After looking at this security issue at DjangoProject, I started to think in a password-based authentication that places the burden of PBKDF2 (or whatever is the hashing function) on the client. So I came up with the following scheme:
When the user types the password, the client software (browser or whatever) hashes the password to form a seed to use in a pseudo-random generator. Then this pseudo-random generator is used to build two big primes $P_1$ and $P_2$ in a deterministic way. This two primes are the authentication token, sent encrypted through the wire (like the password is sent to websites nowdays). The server side just keeps stored in the database the product of $P_1$ and $P_2$, so — to verify the user — all the server has to do is to multiply $P_1$ and $P_2$ and see if it matches the stored product.
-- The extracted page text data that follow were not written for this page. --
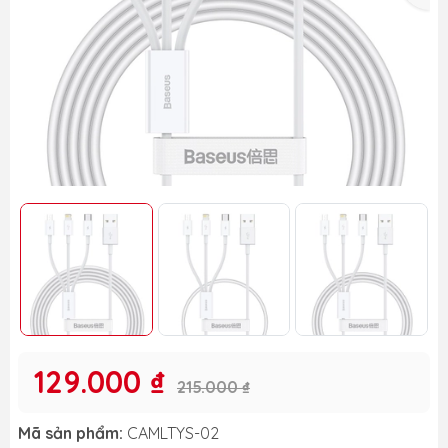
129.000 ₫
215.000 ₫
Mã sản phẩm:
CAMLTYS-02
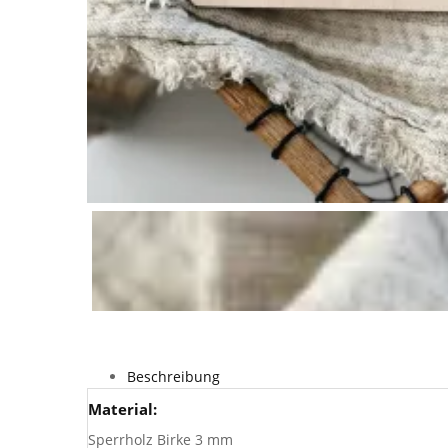
Beschreibung
Material:
Sperrholz Birke 3 mm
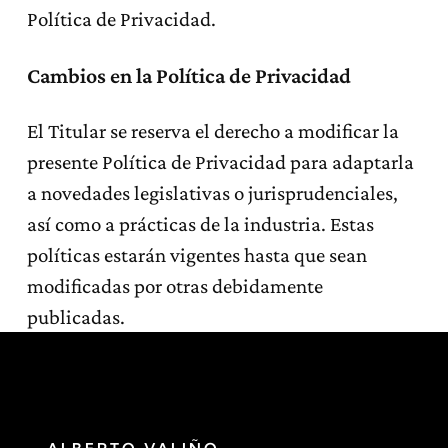
Política de Privacidad.
Cambios en la Política de Privacidad
El Titular se reserva el derecho a modificar la
presente Política de Privacidad para adaptarla
a novedades legislativas o jurisprudenciales,
así como a prácticas de la industria. Estas
políticas estarán vigentes hasta que sean
modificadas por otras debidamente
publicadas.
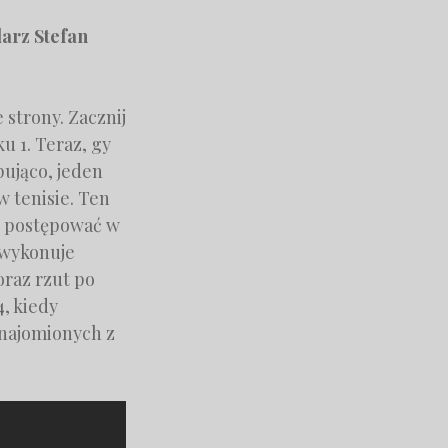
 strony. Zacznij
 1. Teraz, gy
pująco, jeden
w tenisie. Ten
ży postępować w
a wykonuje
oraz rzut po
, kiedy
znajomionych z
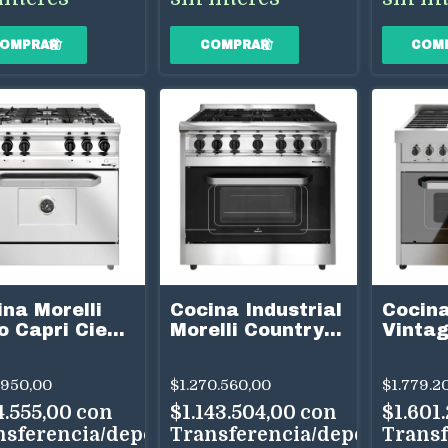
na Morelli
Cocina Industrial
Cocina
o Capri Ciega
Morelli Country
Vintag
Cm 5
900 Puerta Visor
Cm 5 H
nallas
6 Hornallas
Multig
.950,00
$1.270.560,00
$1.779.2
tigas Acero
Acero Inox
Inox
x
4.555,00
con
$1.143.504,00
con
$1.601
nsferencia/depósito
Transferencia/depósito
Transf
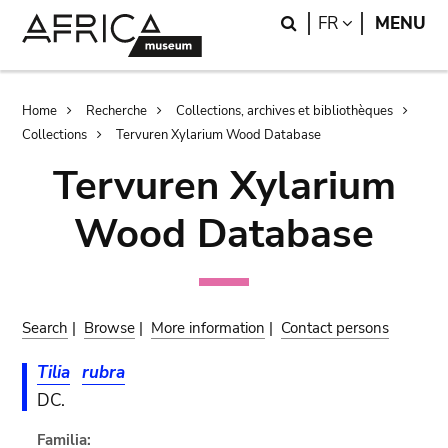
Skip
Skip
Search
LANGUAGE
FR
MENU
to
to
main
search
content
Breadcrumb
Home
Recherche
Collections, archives et bibliothèques
Collections
Tervuren Xylarium Wood Database
Tervuren Xylarium
Wood Database
Search
|
Browse
|
More information
|
Contact persons
Tilia
rubra
DC.
Familia:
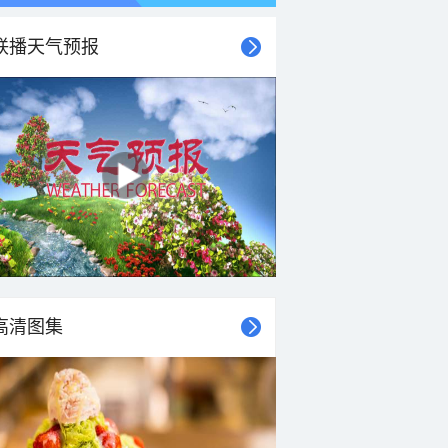
联播天气预报
高清图集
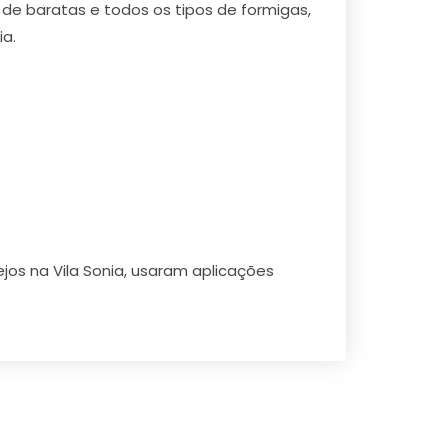
 de baratas e todos os tipos de formigas,
ia.
jos na Vila Sonia, usaram aplicações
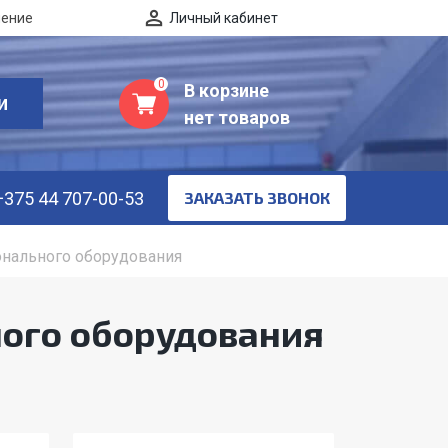
нение
Личный кабинет
0
В корзине
И
нет товаров
+375 44 707-00-53
ЗАКАЗАТЬ ЗВОНОК
нального оборудования
ого оборудования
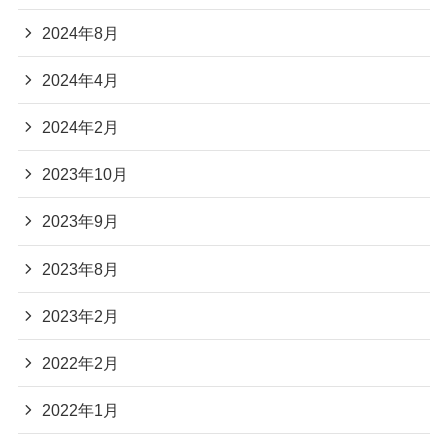
2024年8月
2024年4月
2024年2月
2023年10月
2023年9月
2023年8月
2023年2月
2022年2月
2022年1月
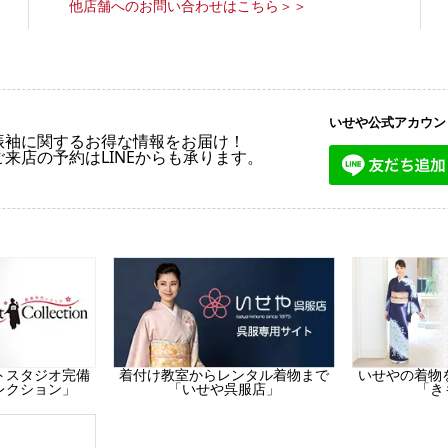
他店舗へのお問い合わせはこちら＞＞
いせや公式アカウン
振袖に関するお得な情報をお届け！
ご来店の予約はLINEからも承ります。
トスタジオ完備
着付け教室からレンタル着物まで
いせやの着物
レクション」
「いせや呉服店」
「き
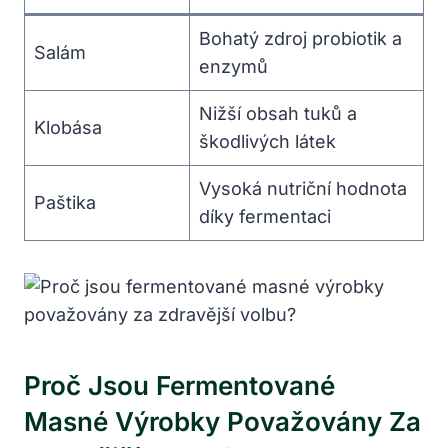
Bohatý zdroj probiotik a
Salám
enzymů
Nižší obsah tuků a
Klobása
škodlivých látek
Vysoká nutriční hodnota
Paštika
díky fermentaci
Proč Jsou Fermentované
Masné Výrobky Považovány Za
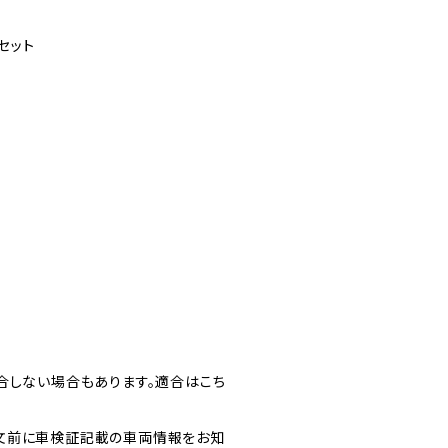
セット
合しない場合もあります。適合はこち
文前に車検証記載の車両情報をお知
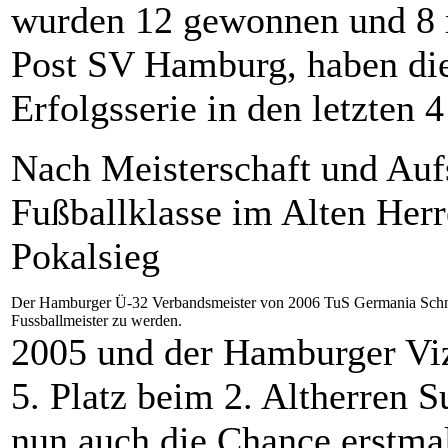
wurden 12 gewonnen und 8 m
Post SV Hamburg, haben die
Erfolgsserie in den letzten 4
Nach Meisterschaft und Aufs
Fußballklasse im Alten Her
Pokalsieg
Der Hamburger Ü-32 Verbandsmeister von 2006 TuS Germania Schn
Fussballmeister zu werden.
2005 und der Hamburger Viz
5. Platz beim 2. Altherren 
nun auch die Chance erstm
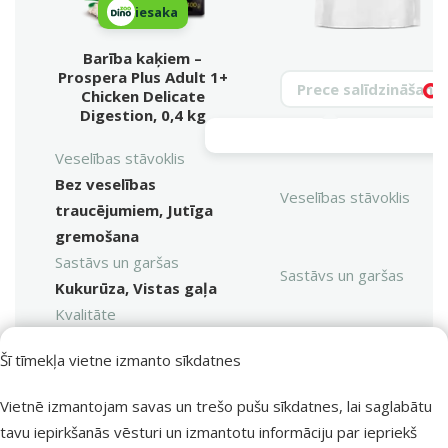
iesaka
Barība kaķiem –
Prospera Plus Adult 1+
Meklēt produktu
Chicken Delicate
Vy
Digestion, 0,4 kg
Veselības stāvoklis
Bez veselības
Veselības stāvoklis
traucējumiem, Jutīga
gremošana
Sastāvs un garšas
Sastāvs un garšas
Kukurūza, Vistas gaļa
Kvalitāte
⭐⭐⭐⭐
Kvalitāte
Šī tīmekļa vietne izmanto sīkdatnes
Superpremium
Produkta svars
Produkta svars
Vietnē izmantojam savas un trešo pušu sīkdatnes, lai saglabātu
400 g
tavu iepirkšanās vēsturi un izmantotu informāciju par iepriekš
Kaķa vecums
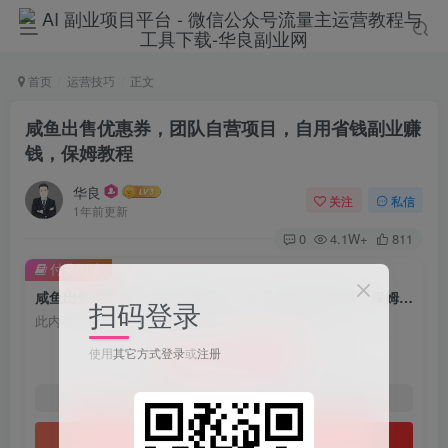
首页
运营技巧
正文
咸鱼出售优惠券，团队自营项目，自用省钱副业赚
钱，保姆教程
华良
关注
私信
1年前更新
0
4.1W+
811
付费阅读
咸鱼出售优惠券，团队自营项目，自用省钱副业赚钱，保姆教程
扫码登录
此内容为付费阅读，请付费后查看
9.9
使用
其它方式登录
或
注册
限时特惠
198
￥
￥
免费
免费
1年会员
2年会员
立即购买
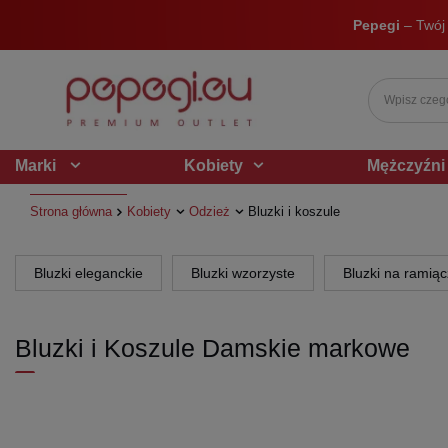
Pepegi
– Twój
Marki
Kobiety
Mężczyźni
Strona główna
Kobiety
Odzież
Bluzki i koszule
Bluzki eleganckie
Bluzki wzorzyste
Bluzki na ramią
Bluzki i Koszule Damskie markowe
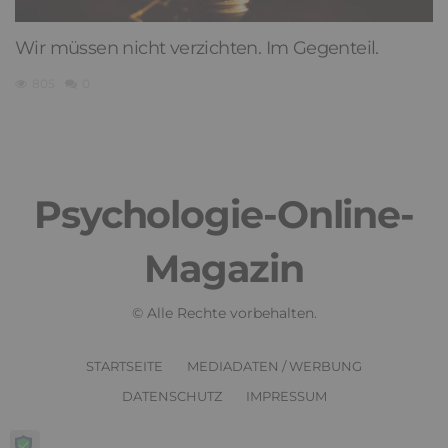
Wir müssen nicht verzichten. Im Gegenteil.
805
0
Psychologie-Online-
Magazin
© Alle Rechte vorbehalten.
STARTSEITE
MEDIADATEN / WERBUNG
DATENSCHUTZ
IMPRESSUM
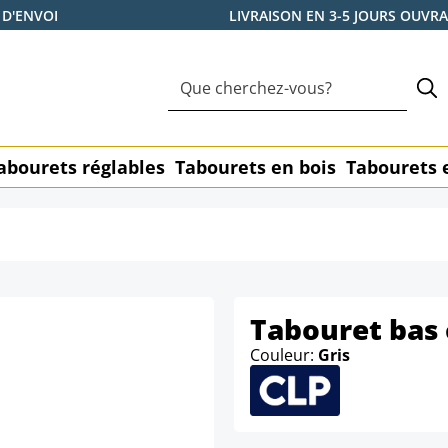
 D'ENVOI
LIVRAISON EN 3-5 JOURS OUVR
abourets réglables
Tabourets en bois
Tabourets 
Tabouret bas 
Couleur:
Gris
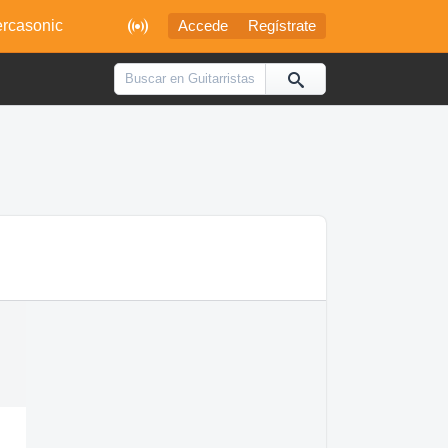

rcasonic
Accede
Regístrate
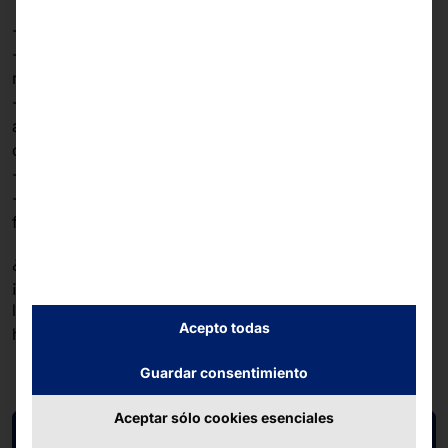
- Interfaz fácil de usar y autoexplicativa
- Solución personalizada, adaptada a los requisitos
respectivos de las distintas empresas regionales
- Gran aceptación por parte de los clientes gracias a la
aceleración del proceso de pago y a una mayor
comodidad para el cliente.
- Colas más cortas, menos compras abandonadas
- Aprovechamiento óptimo del espacio gracias al
formato reducido
¿Desea obtener más información sobre nuestra
SCO
?
¡Inscríbase en nuestro Solution Stream en el marco de
los EHI Innovations Days el 18 de marzo a las 14:00
Acepto todas
horas!
Guardar consentimiento
Aceptar sólo cookies esenciales
Volver a la vista general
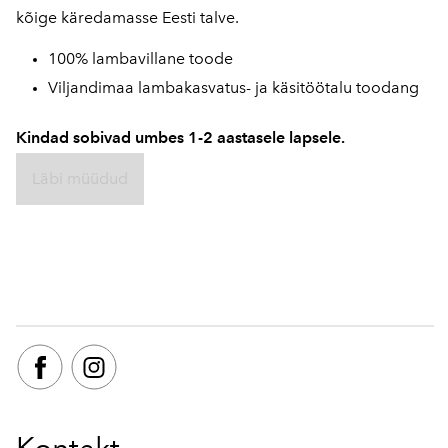
kõige käredamasse Eesti talve.
100% lambavillane toode
Viljandimaa lambakasvatus- ja käsitöötalu toodang
Kindad sobivad umbes 1-2 aastasele lapsele.
Läbi müüdud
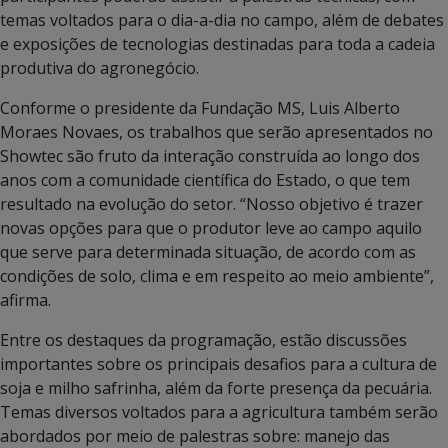
temas voltados para o dia-a-dia no campo, além de debates
e exposições de tecnologias destinadas para toda a cadeia
produtiva do agronegócio.
Conforme o presidente da Fundação MS, Luis Alberto
Moraes Novaes, os trabalhos que serão apresentados no
Showtec são fruto da interação construída ao longo dos
anos com a comunidade científica do Estado, o que tem
resultado na evolução do setor. “Nosso objetivo é trazer
novas opções para que o produtor leve ao campo aquilo
que serve para determinada situação, de acordo com as
condições de solo, clima e em respeito ao meio ambiente”,
afirma.
Entre os destaques da programação, estão discussões
importantes sobre os principais desafios para a cultura de
soja e milho safrinha, além da forte presença da pecuária.
Temas diversos voltados para a agricultura também serão
abordados por meio de palestras sobre: manejo das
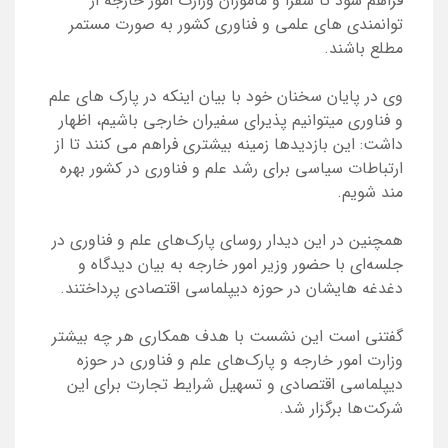
فراهم شود تا سفرا و ماموران وزارت امور خارجه از
توانمندی های علمی و فناوری کشور به صورت مستمر
مطلع باشند.
وی در پایان سخنان خود با بیان اینکه در پارک های علم
و فناوری میتوانیم پذیرای سفیران خارجی باشیم، اظهار
داشت: این بازدیدها زمینه بیشتری فراهم می کنند تا از
ارتباطات سیاسی برای رشد علم و فناوری در کشور بهره
مند شویم.
همچنین در این دیدار روسای پارک‌های علم و فناوری در
جلسه‌ای با حضور وزیر امور خارجه به بیان دیدگاه و
دغدغه هایشان در حوزه دیپلماسی اقتصادی پرداختند.
گفتنی است این نشست با هدف همکاری هر چه بیشتر
وزارت امور خارجه و پارک‌های علم و فناوری در حوزه
دیپلماسی اقتصادی و تسهیل شرایط تجارت برای این
شرکت‌ها برگزار شد.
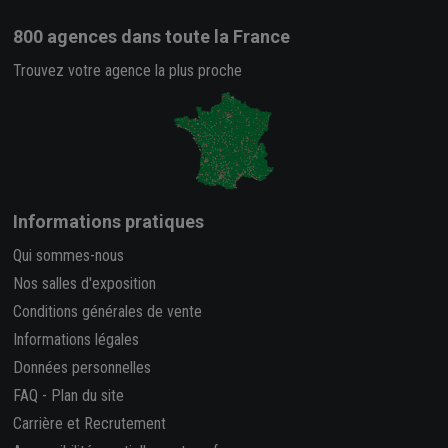
800 agences
dans toute la France
Trouvez votre agence la plus proche
Informations pratiques
Qui sommes-nous
Nos salles d'exposition
Conditions générales de vente
Informations légales
Données personnelles
FAQ
-
Plan du site
Carrière et Recrutement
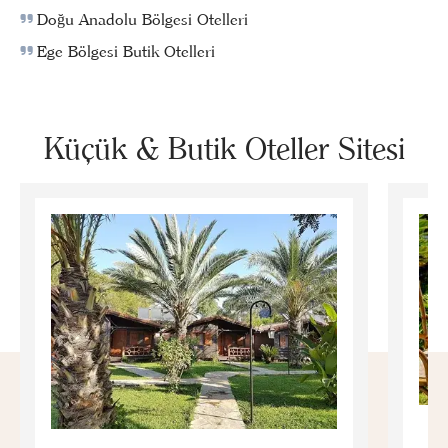
Doğu Anadolu Bölgesi Otelleri
Ege Bölgesi Butik Otelleri
Küçük & Butik Oteller Sitesi
E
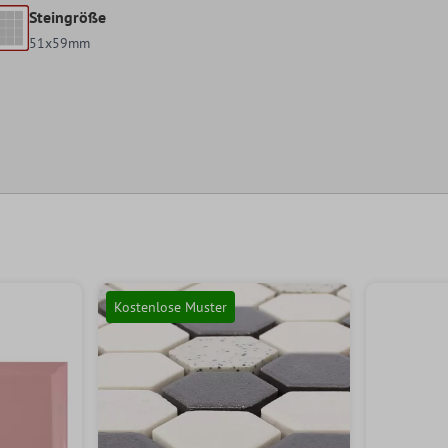
Steingröße
51x59mm
Kostenlose Muster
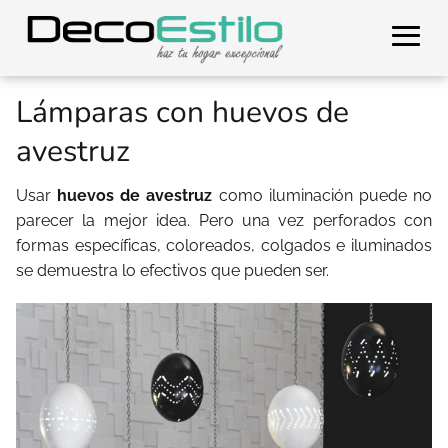
Lámparas con huevos de
avestruz
Usar
huevos de avestruz
como iluminación puede no
parecer la mejor idea. Pero una vez perforados con
formas específicas, coloreados, colgados e iluminados
se demuestra lo efectivos que pueden ser.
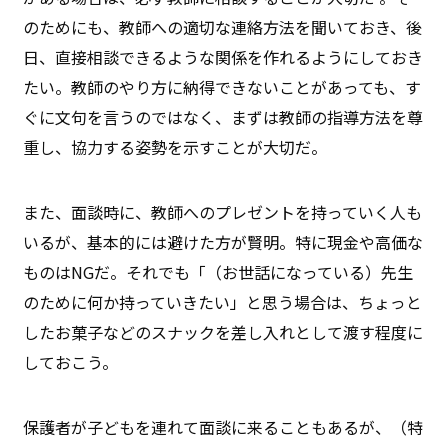
のためにも、教師への適切な連絡方法を聞いておき、後
日、直接相談できるような関係を作れるようにしておき
たい。教師のやり方に納得できないことがあっても、す
ぐに文句を言うのではなく、まずは教師の指導方法を尊
重し、協力する姿勢を示すことが大切だ。
また、面談時に、教師へのプレゼントを持っていく人も
いるが、基本的には避けた方が賢明。特に現金や高価な
ものはNGだ。それでも「（お世話になっている）先生
のために何か持っていきたい」と思う場合は、ちょっと
したお菓子などのスナックを差し入れとして渡す程度に
しておこう。
保護者が子どもを連れて面談に来ることもあるが、（特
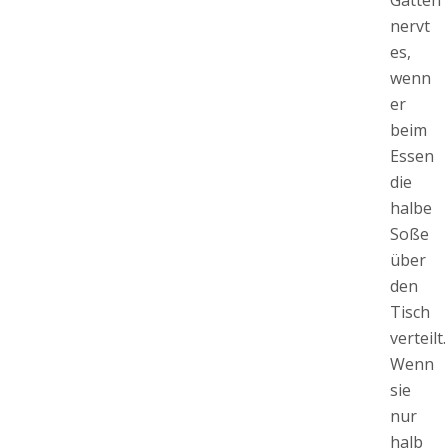
nervt
es,
wenn
er
beim
Essen
die
halbe
Soße
über
den
Tisch
verteilt.
Wenn
sie
nur
halb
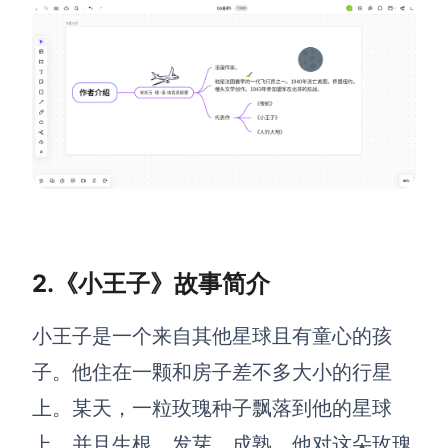
查看所有场景
AI创作
2.《小王子》故事简介
创意与绘图
战略与流程设计
小王子是一个来自其他星球且有童心的孩
AI生成思维导图
子。他住在一颗和房子差不多大小的行星
AI生成商业画布
AI生成流程图
上。某天，一粒玫瑰种子飘落到他的星球
AI生成SWOT分析
AI生成用户旅程图
上，并且生根、发芽、成熟。他对这朵玫瑰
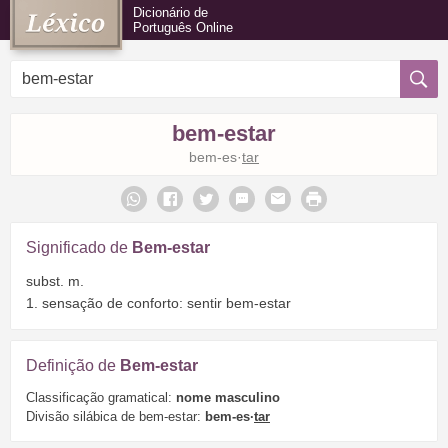
Dicionário de
Português Online
bem-estar
bem-es·
tar
Significado de
Bem-estar
subst. m.
1. sensação de conforto: sentir bem-estar
Definição de
Bem-estar
Classificação gramatical:
nome masculino
Divisão silábica de bem-estar:
bem-es·
tar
So, what do you think of this method? Is it secure? How big must $P_1$ and $P_2$ be for this to work? And in the prime generation process, would be better to use some algorithm like Mersenne-Twister ( with huge period size), or Rabbit (which is cryptographically secure), or doesn't it matter?
I think the hashing pass to get the seed must use something like PBKDF2, to make it hard to brute-force attack (like it is today, but it is done on client side). The drawback I see is that rainbow tables with the most common passwords could be built for easy look-up of the stored products. But this problem is easy to circumvent, by using the user name plus the website host (or some website-specific token) to salt the password hashing.